I felt it. The pointed edges of the paper that was getting more and more worn as we opened, unfolded, folded and closed it tight again. Her list. It dug into my thigh, reminding me of her. Griffin had died. I knew Seven was dying. I wasn’t ready for him to go. I wasn’t ready to let her go.
Pacing the floor, pounding the painted, white block walls until they were streaked red. That was all I could do. So that’s what I did.
For hours, that’s what I did.
THE SOUND OF
a key in the lock startled me. I was slumped in the corner of two walls. Two soldiers stepped into the room flanking the door. Elect Anderson marched into the room, effectively filling the space. It wasn’t his body that was larger-than-life. It was his presence, and his ego.
“What was Seven doing at the rave, pet?” he spat.
I stood up but kept my mouth pressed tight.
“She has suffered from smoke inhalation. There was only one fire in the city tonight. She has neon paint splattered all over her. I know the two of you were there.”

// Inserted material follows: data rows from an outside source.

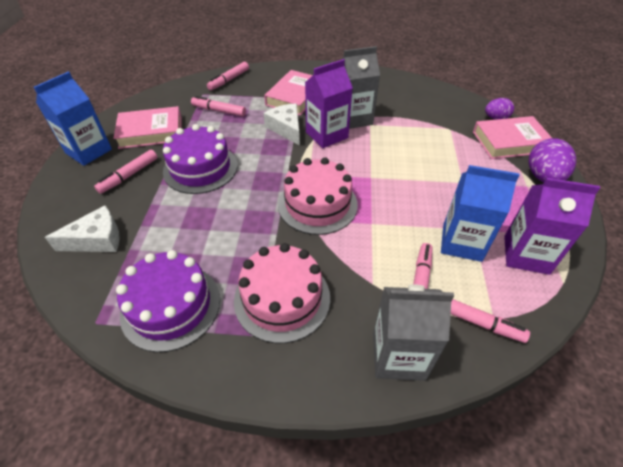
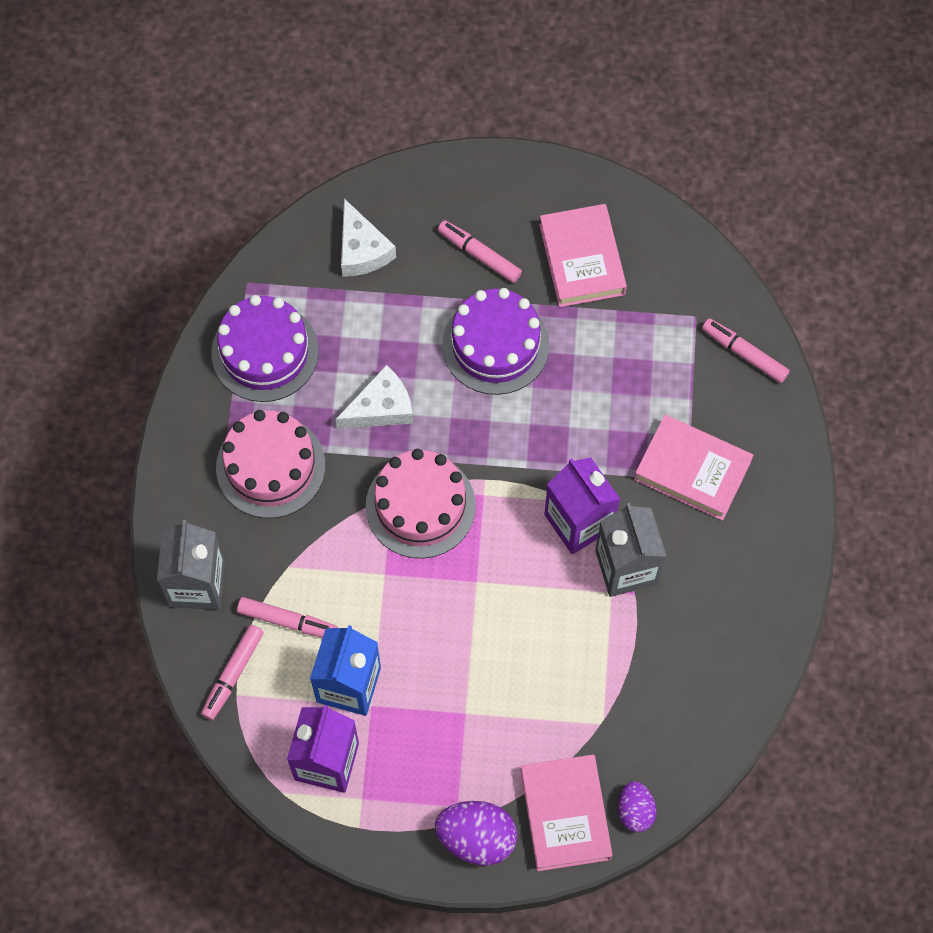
camera: 90 degrees right, 20 degrees up
blue carton [34,71,112,166] -> none
pink marker [191,96,246,116] -> none
white cheese [263,103,300,145] -> white cheese moved to [336,365,413,429]

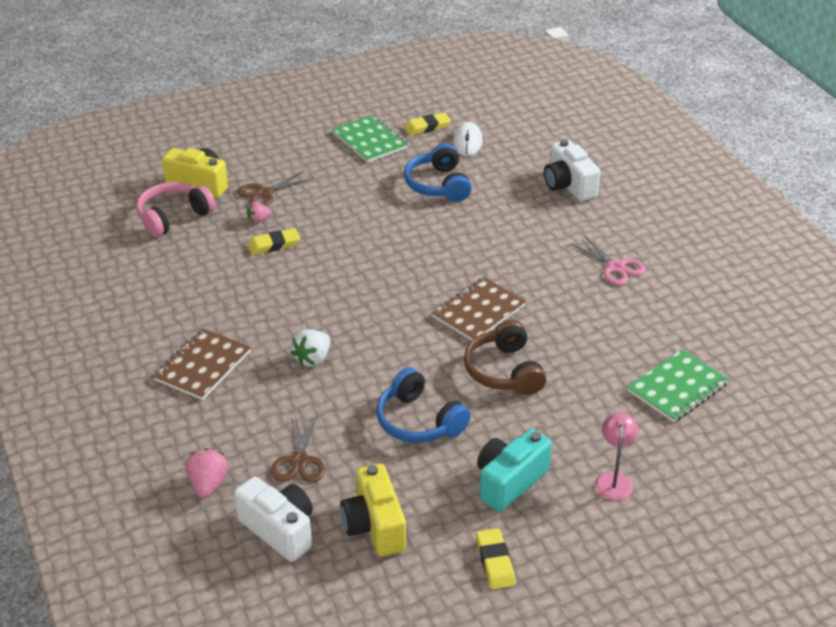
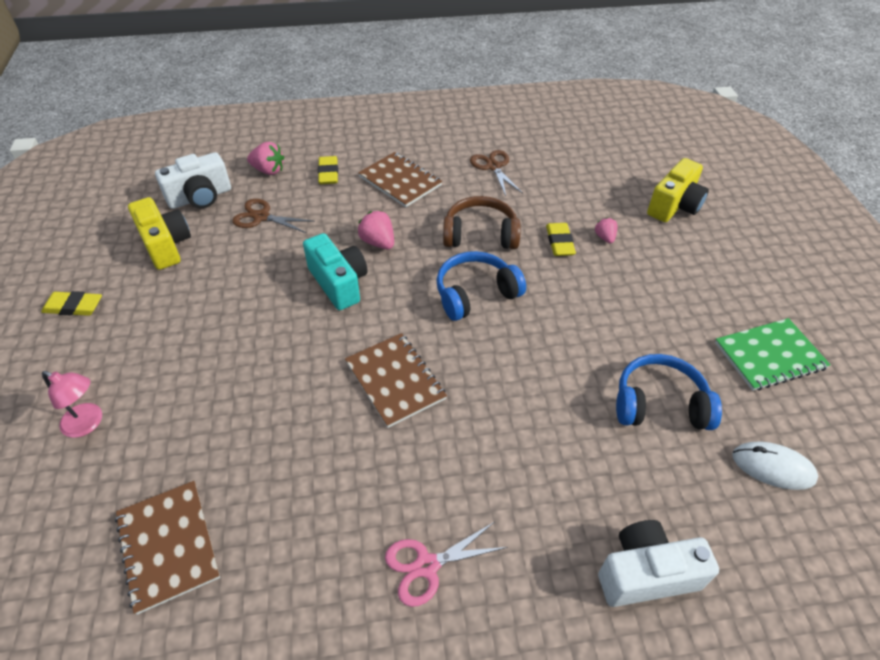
camera: 105 degrees right, 10 degrees up
pink headphones [136,182,216,238] -> none
brown scissors [237,171,313,206] -> brown scissors moved to [470,150,523,196]
white strawberry [291,329,330,367] -> pink strawberry [358,211,394,249]
yellow camera [340,464,406,556] -> yellow camera turned 60 degrees clockwise [128,197,191,270]
blue headphones [376,367,471,443] -> blue headphones moved to [437,251,526,321]
yellow eraser [404,113,451,135] -> yellow eraser moved to [318,156,338,184]
brown headphones [464,320,546,395] -> brown headphones moved to [443,196,521,249]
turquoise camera [477,429,552,512] -> turquoise camera moved to [303,233,368,310]
green notebook [627,349,729,422] -> brown notebook [115,481,220,615]

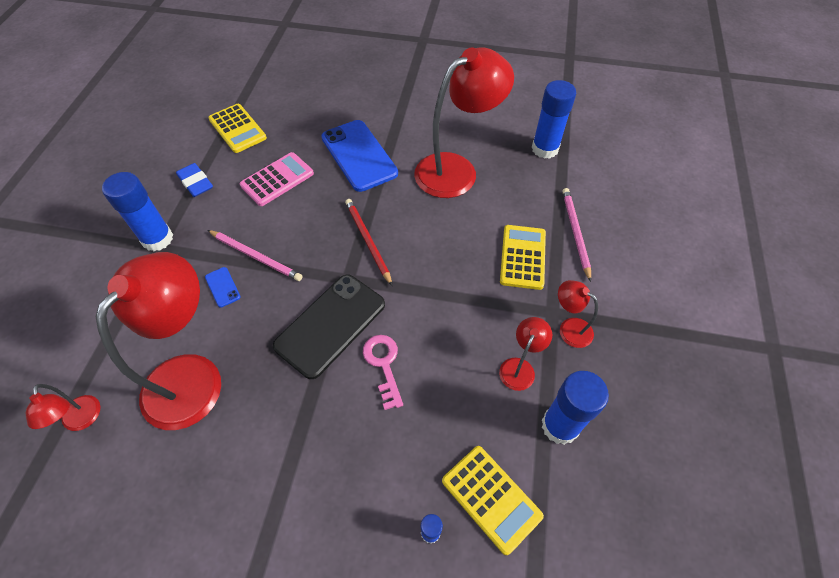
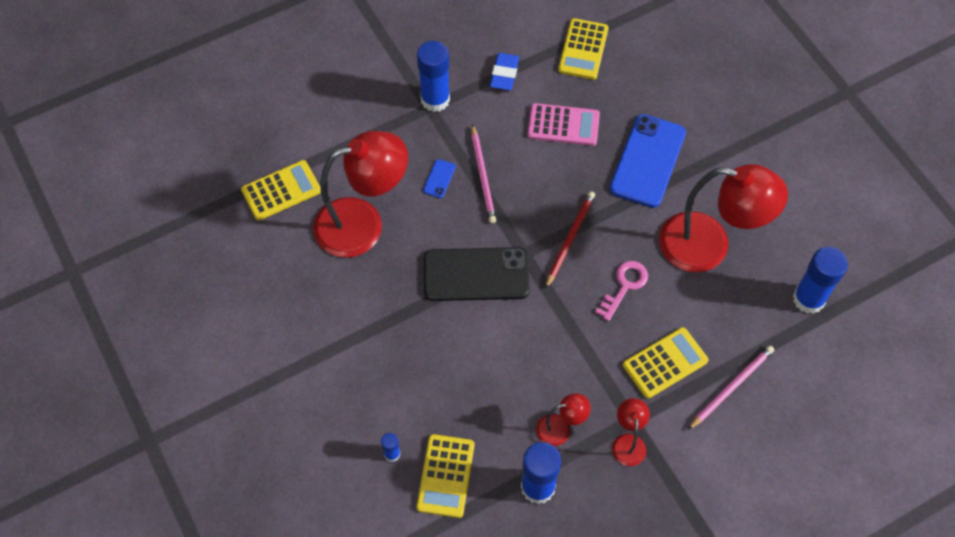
camera: 50 degrees right, 5 degrees up
red lamp [26,384,100,431] -> yellow calculator [241,160,321,220]
pink key [363,335,403,410] -> pink key moved to [595,261,648,321]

Then he didn’t need any answers to those questions. He knew it all, already.
“They said you got her out of there, that you sought help from soldiers outside the warehouse.”
I just stared. It was making him angry, but I didn’t care. If only I had a weapon, my hunting knife, anything.
I’d get revenge for Griffin.
Elect Anderson crossed his arms, his suit constricting around his arms. His eyes inspected the white walls, marred with red-brown smudges and spatters.
He smiled. “Seven is fine. They have reduced her fever. But she has a few days to live at the most. We are going home now. I’ll deal with you after she’s gone. Upsetting her would only hasten things, I’m afraid.”
Something in his eyes…he was observing me closely. The words he spoke would have clogged any loving parent’s throat. He’d said them so mechanically. His eyes didn’t even blink. They stayed locked on my face, my expression.
It was like Anderson was hoping that I would react.
When I didn’t so much as flinch, he nodded to the soldiers, who motioned for me to step forward. One cuffed my hands, while another snapped a black leather leash onto the clasp in the front of my neck and tugged it, testing its weight. We all knew it wouldn’t break. The smugness in the soldier’s eyes at one point would have bothered me. Now, it fueled my fire. I tucked it away. I’d get revenge soon enough. But not while Seven still held on.
Swallowing thickly, I followed them out of the room and down a brightly lit hall, to another door that led outside. A car was waiting. It wasn’t the one we had borrowed.
SEVEN WAS MOSTLY
unconscious for the next two days. The doctors had given her a sedative, and it had worked so well I had to periodically check her pulse to make sure she was breathing. She lay in her bed, wrapped in pale green linens. A few times per day, Zara would herd me out of the room and guide a nurse to her side. The two women would help Seven go to the bathroom and wash up.
On the morning of the third day after she was released, Zara knocked twice briskly before opening the door. It was her signature, I’d learned. She smoothed her gray hair back. “There are visitors at the door. The Andersons have stepped out. So I will show them in. They wish to see Seven.”
I wondered who it could be. Probably Aric—though Sonnet’s presence had been scarce for the last couple of days, I realized.